Giving Compass' Take:

• A new report from EdBuild, an education funding nonprofit, reveals that school district secession is becoming increasingly popular.

• How are local communities addressing this issue? Can donors help?

• Read about the impact of school secessions on racial segregation. 


One night in 2017, Leslie Williams saw a post on Facebook about a meeting later that evening at Gardendale City Hall. Gardendale, a predominately white city in Alabama, had put forward a proposal to split from the Jefferson County School District, which enrolls a student body that is majority black and Latino. If Gardendale’s plan were successful, Williams — who’d graduated from Gardendale High School and always dreamed of sending her three kids there — would instead be forced to enroll them in lower-performing schools farther from her home.

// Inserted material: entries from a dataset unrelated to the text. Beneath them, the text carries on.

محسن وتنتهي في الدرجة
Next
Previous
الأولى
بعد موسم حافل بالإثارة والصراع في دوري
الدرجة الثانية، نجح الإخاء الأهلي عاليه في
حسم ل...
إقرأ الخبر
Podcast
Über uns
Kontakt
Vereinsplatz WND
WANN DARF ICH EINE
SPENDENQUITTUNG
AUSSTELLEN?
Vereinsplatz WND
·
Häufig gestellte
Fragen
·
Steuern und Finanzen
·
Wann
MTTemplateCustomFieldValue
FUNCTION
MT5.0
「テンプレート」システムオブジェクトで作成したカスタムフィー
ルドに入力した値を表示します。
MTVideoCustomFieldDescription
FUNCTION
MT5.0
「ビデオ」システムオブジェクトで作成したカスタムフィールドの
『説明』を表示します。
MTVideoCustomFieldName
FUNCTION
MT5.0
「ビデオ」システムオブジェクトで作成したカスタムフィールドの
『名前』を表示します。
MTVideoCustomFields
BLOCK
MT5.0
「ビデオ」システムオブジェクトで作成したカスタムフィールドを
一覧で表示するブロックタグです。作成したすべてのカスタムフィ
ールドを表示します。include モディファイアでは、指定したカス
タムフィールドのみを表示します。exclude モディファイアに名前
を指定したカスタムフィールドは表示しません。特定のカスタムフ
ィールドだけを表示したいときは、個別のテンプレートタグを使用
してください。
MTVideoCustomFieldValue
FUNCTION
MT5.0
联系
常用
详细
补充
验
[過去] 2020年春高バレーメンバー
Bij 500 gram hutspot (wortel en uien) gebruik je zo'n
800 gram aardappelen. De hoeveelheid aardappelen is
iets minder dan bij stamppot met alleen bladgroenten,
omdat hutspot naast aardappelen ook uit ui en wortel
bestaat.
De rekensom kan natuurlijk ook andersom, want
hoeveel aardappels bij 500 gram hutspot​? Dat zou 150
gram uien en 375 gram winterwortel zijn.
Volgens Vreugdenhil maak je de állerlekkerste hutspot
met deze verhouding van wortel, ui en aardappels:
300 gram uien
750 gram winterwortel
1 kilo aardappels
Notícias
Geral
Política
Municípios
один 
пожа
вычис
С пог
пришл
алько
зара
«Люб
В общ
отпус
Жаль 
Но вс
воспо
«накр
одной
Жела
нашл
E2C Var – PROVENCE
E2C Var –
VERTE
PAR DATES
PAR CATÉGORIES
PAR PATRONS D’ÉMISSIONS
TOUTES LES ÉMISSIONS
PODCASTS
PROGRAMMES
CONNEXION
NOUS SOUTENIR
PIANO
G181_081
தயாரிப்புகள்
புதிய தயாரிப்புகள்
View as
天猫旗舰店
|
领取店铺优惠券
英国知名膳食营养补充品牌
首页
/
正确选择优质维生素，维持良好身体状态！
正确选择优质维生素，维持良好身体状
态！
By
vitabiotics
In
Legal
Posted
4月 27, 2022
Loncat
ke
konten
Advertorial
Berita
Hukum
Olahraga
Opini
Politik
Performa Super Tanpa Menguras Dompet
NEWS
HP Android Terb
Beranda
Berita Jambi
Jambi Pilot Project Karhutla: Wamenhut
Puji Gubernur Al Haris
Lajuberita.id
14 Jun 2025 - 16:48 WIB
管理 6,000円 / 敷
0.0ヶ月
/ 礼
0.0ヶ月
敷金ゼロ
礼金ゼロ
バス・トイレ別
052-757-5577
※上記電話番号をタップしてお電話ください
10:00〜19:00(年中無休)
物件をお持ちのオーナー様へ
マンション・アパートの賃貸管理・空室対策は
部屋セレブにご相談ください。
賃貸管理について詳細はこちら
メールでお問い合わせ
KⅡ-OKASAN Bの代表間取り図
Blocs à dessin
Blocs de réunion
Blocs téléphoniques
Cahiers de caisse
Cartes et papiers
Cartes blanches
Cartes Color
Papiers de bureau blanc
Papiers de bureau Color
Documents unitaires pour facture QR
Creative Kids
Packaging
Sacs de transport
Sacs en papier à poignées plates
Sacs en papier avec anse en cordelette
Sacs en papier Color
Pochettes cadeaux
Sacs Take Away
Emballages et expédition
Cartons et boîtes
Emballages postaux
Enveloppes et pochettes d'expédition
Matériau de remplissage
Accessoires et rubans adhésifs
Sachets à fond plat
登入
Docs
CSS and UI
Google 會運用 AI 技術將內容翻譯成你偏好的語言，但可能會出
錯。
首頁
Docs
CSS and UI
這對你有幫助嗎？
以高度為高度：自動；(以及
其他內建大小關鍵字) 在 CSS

She stood in front of the packed hearing room that night and decided to turn her back on the school board members up at the dais and speak directly to fellow parents. “The options they’ve given us are schools that are already overcrowded,” she said. “Like you, I just want my children to have the best.”

Two years ago, The Hechinger Report and The Nation published an investigation of Gardendale’s efforts to secede from Jefferson County to form a whiter, wealthier school district that excluded diverse neighborhoods like the one where Williams lived. Now, a new report from EdBuild, a nonprofit that advocates for equitable school funding, shows just how common school secession efforts have become.

Between 2000 and 2016, 63 communities split off from their existing school districts to form new ones. In just the last two years, 11 more communities have followed. Most of the new districts are more affluent, and less racially diverse, than those they left behind. Another 16 communities are actively exploring efforts to form their own school districts, according to the report.

This form of educational gerrymandering has proven to be a winning strategy to concentrate property tax dollars and hoard educational opportunities. And it leaves those districts that have been abandoned with fewer dollars to serve an even needier student body.